John Tullock's book "Saltwater Aquarium Models" has dozens of good ones, though it's like 10 years old ( but of course, This kind of information never get dated). It's even available on Kindle. I believe he got a PhD in marine biology in the Keys in the 60s/70s, and was in the saltwater aquarium business from then until the mid 00s. Meaning, he knews his aquarium keeping - at least for the time - and especially biology, like few others in the business.
Anyway, there are many different ones you can choose from. Just snorkeling a major site can give you several different ideas - for instance, my Kapoho tide pools had a Monti pond (relatively calm water but with strong current, big plating montis everywhere) and a back reef section (some montis, more porites, pocillopora, sand, and pretty strong current).
What are you looking to keep?
Off the top of my head, an easy biotope would be a branching coral lagoon from the coral triangle.
Note that this is in a shallow lagoon in Palau, at a time with little current (slack tide?). In the background also are Talbots' damsels, azure damsels (Chrysiptera hemicyanea), I believe a branching Porites (Porties cylindrica? This is not common, but available in the hobby and easy to grow apparently), and in the background I believe two montiporae (Montipora capitata and maybe a capricornis), and possibly a Favites.
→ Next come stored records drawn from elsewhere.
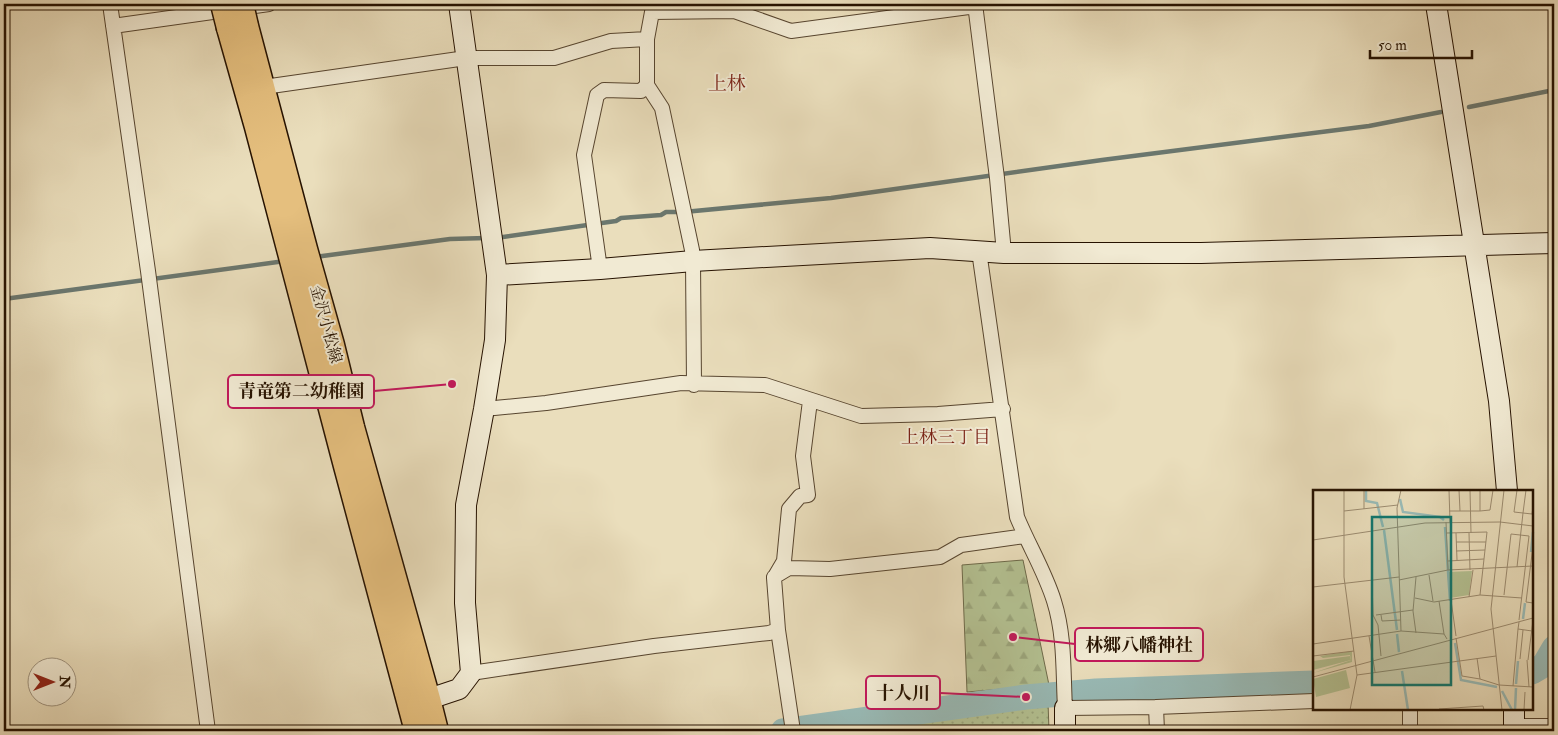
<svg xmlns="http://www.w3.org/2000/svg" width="1558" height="735" font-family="'IM FELL Double Pica','Noto Serif JP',serif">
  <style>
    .grass { fill: url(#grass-dots); stroke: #6d6a4a }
    .forest { fill: url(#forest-firs); stroke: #6d6a4a }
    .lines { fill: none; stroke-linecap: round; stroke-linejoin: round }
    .stream { stroke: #6b776e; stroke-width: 4.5 }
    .river { stroke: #99bbb7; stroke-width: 25 }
    .street-casing { stroke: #57452f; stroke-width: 16 }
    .secondary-casing { stroke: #261200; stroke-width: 22 }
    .primary-casing { stroke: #261200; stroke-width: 25 }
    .street { stroke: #f1ead3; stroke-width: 14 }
    .secondary { stroke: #f1ead3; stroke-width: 20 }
    .primary { stroke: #e5bf7e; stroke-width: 22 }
    .primary-bridge-casing { stroke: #261200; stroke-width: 25; stroke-linecap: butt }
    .primary-bridge { stroke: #e5bf7e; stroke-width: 22 }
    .labels { text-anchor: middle; stroke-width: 4; stroke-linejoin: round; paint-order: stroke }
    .street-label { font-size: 16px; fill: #261200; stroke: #f1ead3 }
    .neighbourhood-label { font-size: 18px; fill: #7a1f14; stroke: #f1ead3 }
    .quarter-label { font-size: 19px; fill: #7a1f14; stroke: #f1ead3 }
    .inset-river { fill: none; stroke: #99bbb7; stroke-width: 2.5 }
    .inset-road { fill: none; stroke: #9c8c71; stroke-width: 1 }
    .view { fill: #0f766e; fill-opacity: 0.15; stroke: #0f766e; stroke-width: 2.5 }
    .inset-edge { fill: none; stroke: #261200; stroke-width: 2.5 }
    .leader { fill: none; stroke: #c2185b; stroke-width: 2 }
    .callout-dot { fill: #c2185b; stroke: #f1ead3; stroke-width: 2 }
    .callout { fill: #f1ead3; stroke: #c2185b; stroke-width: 2 }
    .callout-label { font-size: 18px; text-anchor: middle; font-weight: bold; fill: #261200 }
  </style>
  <defs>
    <pattern id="grass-dots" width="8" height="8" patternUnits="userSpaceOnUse" patternTransform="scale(1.25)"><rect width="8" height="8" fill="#b4c293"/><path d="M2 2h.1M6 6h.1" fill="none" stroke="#9ba67d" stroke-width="1.8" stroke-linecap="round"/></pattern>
    <pattern id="forest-firs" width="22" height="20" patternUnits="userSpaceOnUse" patternTransform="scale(1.25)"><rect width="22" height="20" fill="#b4c293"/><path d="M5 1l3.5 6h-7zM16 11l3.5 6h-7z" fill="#9ba67d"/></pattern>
  </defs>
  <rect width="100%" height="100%" fill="#eadebc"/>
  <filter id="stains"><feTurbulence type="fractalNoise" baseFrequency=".004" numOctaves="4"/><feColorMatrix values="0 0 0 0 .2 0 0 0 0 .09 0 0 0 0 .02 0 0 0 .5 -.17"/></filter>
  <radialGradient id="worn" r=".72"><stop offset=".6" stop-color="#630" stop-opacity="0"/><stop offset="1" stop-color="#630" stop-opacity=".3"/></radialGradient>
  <path class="grass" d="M1048 702 1049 731H829Z"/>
  <path class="forest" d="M1023 560 1049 685 967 692 962 565Z"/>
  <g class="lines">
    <path class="stream" d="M1469 107 1554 90
      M496 238 616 221 621 218 661 215 666 212H684L831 198 1102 160 1369 126 1441 112
      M315 257 450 239 486 238
      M4 299 285 261"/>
    <path class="river" d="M1532 672 1544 665 1554 648
      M783 731 1026 697 1096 691 1314 683"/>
    <defs>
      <path id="street" d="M110 4 148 271 208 731
        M975 4 997 178 1004 253
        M113 26 269 4
        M264 87 466 58H554L611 41 647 39
        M979 251 1017 517C1029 546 1045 572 1054 601 1065 636 1063 672 1065 708L1156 707 1314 701
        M600 269 584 155 597 95 604 90 641 91 647 85
        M694 385 693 261 692 250 662 108 647 85V39L652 12 734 11 791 31 976 6
        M484 409 546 403 681 383 765 385 861 416 938 414 1003 409
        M774 577 789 568 830 569 940 557 961 545 1025 536
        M471 673 654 646 769 633 778 630
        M1156 707 1157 731
        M1410 709V731
        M1514 726H1554
        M793 731 778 630 774 578 784 561 789 509 800 496 808 495 803 456 810 401"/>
      <path id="secondary" d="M1436 4 1499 401 1507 491
        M497 275 600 269 693 261 930 248 1004 253H1201L1554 243
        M429 699 459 689 471 673 465 603 466 505 484 409 495 340 497 275 459 4
        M1065 708V731
        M1514 709V731"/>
      <path id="primary" d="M247 26 306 249 333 345 353 427 429 699 437 731
        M228 28 256 127 345 466 416 731"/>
    </defs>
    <use href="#street" class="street-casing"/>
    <use href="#secondary" class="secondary-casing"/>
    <use href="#primary" class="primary-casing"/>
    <use href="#street" class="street"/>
    <use href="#secondary" class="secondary"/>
    <use href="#primary" class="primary"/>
    <defs>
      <path id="primary-bridge" d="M222 4 228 28
        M242 4 247 26"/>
    </defs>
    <use href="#primary-bridge" class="primary-bridge-casing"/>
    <use href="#primary-bridge" class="primary-bridge"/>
  </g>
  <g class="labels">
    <g class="street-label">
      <text transform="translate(327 324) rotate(75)" y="6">金沢小松線</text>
    </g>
    <g class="neighbourhood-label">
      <text x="946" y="443">上林三丁目</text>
    </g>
    <g class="quarter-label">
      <text x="727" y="90">上林</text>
    </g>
  </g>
  <g transform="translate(1313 490)">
    <rect width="220" height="220" fill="#eadebc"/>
    <path d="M159 81 156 105 137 108 134 82ZM37 166 38 170 0 180V171Z" fill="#b4c293"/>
    <path d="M39 161V172L0 183 38 170 37 165 10 168 7 166Z" fill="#b4c293"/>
    <path d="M33 180 37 198 3 207 0 189Z" fill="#b4c293"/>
    <path class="inset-river" d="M53 0V11L64 13 70 37M87 9 90 22 127 27 131 30M132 37 137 111M71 40 84 140M218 62 220 42M210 129 212 113M84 144 86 162M142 153 148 190 184 197M89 181 95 220M203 194 205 171M189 201 199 220M202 220 203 198"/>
    <path class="inset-road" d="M31 0V87L44 185 37 220M88 0 84 18 88 141M136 0 137 32M146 0 147 21M157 0 158 43M213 0 210 23 219 24 220 17M51 19V0M31 21 85 15M136 21H167V0M167 21 177 20 180 0M143 43 144 70M156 43 157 80M0 50 112 33 187 32 220 36M143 52H173M220 56 213 112 220 113M143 61 172 60M135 71 171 69M204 77 210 23 201 22 204 0M135 80 220 76M116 85 120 111M103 87 100 121 103 143M59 90 60 125 65 135 68 166M86 90 135 80 133 32M0 97 86 87M167 105 209 108M191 105 198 44 216 46 206 130M156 107 160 80M102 108 121 112 167 105 174 42 134 43M138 110 143 146M126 111 131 144M63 125 100 120M68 125 69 131 88 130M206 132 205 139 219 141M56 146 62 182M143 148 149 186 167 189M0 154 88 141 131 144 134 149M0 166 41 161M164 168 167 189 186 195 220 197M207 169 210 140M214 170 216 197M215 170 220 130M44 185 183 166M0 187 220 128M200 196 205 139M126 219 170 216 171 220M189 220 178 119 191 0M211 220 212 202"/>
    <path class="view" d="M59 27H138V195H59Z"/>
    <rect width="220" height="220" class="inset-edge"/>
  </g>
  <path class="leader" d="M452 384L374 391M1013 637L1075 644M1026 697L940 693"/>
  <g class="callout-dot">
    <circle cx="452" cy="384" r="5"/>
    <circle cx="1013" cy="637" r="5"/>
    <circle cx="1026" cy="697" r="5"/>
  </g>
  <g class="callout">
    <rect x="228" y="375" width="146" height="33" rx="5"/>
    <rect x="1075" y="628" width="128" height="33" rx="5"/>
    <rect x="866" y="676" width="74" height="33" rx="5"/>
  </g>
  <g class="callout-label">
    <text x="301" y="397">青竜第二幼稚園</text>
    <text x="1139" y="651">林郷八幡神社</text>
    <text x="903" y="699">十人川</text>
  </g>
  <rect width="1558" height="735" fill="none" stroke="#eadebc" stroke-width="20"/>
  <rect x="5" y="5" width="1548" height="725" fill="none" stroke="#261200" stroke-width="2.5"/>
  <rect x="10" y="10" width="1538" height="715" fill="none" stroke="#261200"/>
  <g transform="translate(52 682) rotate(90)"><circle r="24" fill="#f1ead3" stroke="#a0947f"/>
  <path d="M0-4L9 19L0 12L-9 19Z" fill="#8f2418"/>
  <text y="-8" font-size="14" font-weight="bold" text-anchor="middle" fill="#261200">N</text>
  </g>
  <path d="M1370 50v8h102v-8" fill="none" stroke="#261200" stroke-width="2.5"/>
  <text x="1378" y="50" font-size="15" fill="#261200" stroke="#f1ead3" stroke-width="4" paint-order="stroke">50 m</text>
  <rect width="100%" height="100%" filter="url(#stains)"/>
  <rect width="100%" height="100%" fill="url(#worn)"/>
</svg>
See this also: pj cards near a cluster of branching/staghorn type acros. maybe a morph of Acropora yongei, one color morph of which is the ORA Green Slimer. The page has several other inspirational views of the same or nearby parts of a reef somewhere.
https://www.shutterstock.com/video/...itat-sphaeramia-nematoptera-k-ultrahd-up.html
Here’s one idea on how to implement this:
Tank: shallow tanks. a 40 breeder, the deep blue 48x16x16, etc. would be good candidates.
Lighting: the more the better
Flow: Strong, but fairly gentle - not random pulses or anything like that. During the day, your pumps should be set to lagoon mode on the ecotechs, Variable pulse mode or pulse mode on the Maxspect Gyre advanced controllers., W2 on the jebao pumps. I would do at least 50X flow, at least two pumps.
Hard corals: Mostly easy branching corals. I would start with a 4-5 of cheap fake ones (
http://www.deepblueprofessional.com/coral-concepts.html), and let the real ones grow in, gradually jettisoning the fake ones as the real ones grow. Branching Porites (e.g.
https://www.liveaquaria.com/product/484/porites-coral-yellow?pcatid=484&c=1679+322+484). Montipora digitata. Pocillopora/Stylophora/Seriatopora. Maybe an easy, hardy aquaculutred acro or two (ORA red planet or green slimer). If you want, a few encrusting montis or favia/favites.
Fish: Many options among the easy to care for, captive bred fish typically recommend for beginners.
PJ cardinals. Banggai Cardinals. Blue streak cardinals (school best, and get on well with Banggais reportedly). Talbots' damsels. Azure damsels (Chrysiptera hemicyanea). Ocellaris clownfish+ a BTA. Rainsford Goby, captive bred from biota. Mandarinfish (once you're well established. Also captive bred from Biota).